Root mean square error: \[ \widehat{\text{RMSE}}(\hat{\theta}) = \sqrt{\frac{1}{n_{\text{sim}} - 1} \sum_{j = 1}^{n_{\text{sim}}} (\hat{\theta}_j - \theta)^2} \]

Monte Carlo standard errors for all measures except RMSE were computed as per the formulas in the tutorial by Morris, White, and Crowther (2019). The Monte Carlo standard error for the RMSE was computed by using the approximate jackknife estimator implemented in the simhelpers package - see the relevant vignette.

2 Predictions

To obtain the predicted probabilities when using the imputation methods, the cause-specific models fitted in each imputed dataset are used to create predictions, which are then pooled using Rubin’s rules. For computational reasons, standard errors were not recorded, and so the pooling simply involved averaging the probabilities across imputed datasets. Letting \(\theta\) instead represent an element of \(\theta_{\text{pred}}\), the pooled probability at replication \(j\) of a simulation scenario is defined as

\[ \hat{\theta}_j = \frac{1}{M} \sum_{m=1}^M \hat{\theta}_m, \] where \(\hat{\theta}_m\) is the predicted probability obtained in the \(m^{\text{th}}\) imputed dataset.
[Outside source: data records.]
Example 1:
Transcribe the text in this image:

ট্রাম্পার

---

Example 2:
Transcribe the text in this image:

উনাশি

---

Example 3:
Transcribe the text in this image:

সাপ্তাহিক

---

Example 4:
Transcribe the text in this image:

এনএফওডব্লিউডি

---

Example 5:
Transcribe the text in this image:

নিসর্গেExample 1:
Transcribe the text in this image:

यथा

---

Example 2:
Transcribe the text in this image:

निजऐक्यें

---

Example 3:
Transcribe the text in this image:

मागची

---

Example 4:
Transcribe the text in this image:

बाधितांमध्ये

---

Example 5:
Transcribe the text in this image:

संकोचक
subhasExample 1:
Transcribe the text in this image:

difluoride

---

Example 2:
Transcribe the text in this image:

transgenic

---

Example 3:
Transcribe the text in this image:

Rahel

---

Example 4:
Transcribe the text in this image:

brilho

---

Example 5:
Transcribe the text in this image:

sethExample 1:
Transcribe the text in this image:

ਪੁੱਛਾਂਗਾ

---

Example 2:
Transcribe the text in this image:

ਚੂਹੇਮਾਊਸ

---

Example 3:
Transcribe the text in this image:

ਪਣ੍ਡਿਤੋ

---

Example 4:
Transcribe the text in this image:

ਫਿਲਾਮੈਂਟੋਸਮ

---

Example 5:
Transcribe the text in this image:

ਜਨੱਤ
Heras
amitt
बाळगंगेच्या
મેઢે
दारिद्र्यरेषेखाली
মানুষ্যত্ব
The performance measures for the predicted probabilities are the same as those outlined in the previous section, with the exceptions of Standard error and Coverage (since they were not recorded).

References

Morris, Tim P., Ian R. White, and Michael J. Crowther. 2019. “Using Simulation Studies to Evaluate Statistical Methods.” Statistics in Medicine 38 (11): 2074–2102.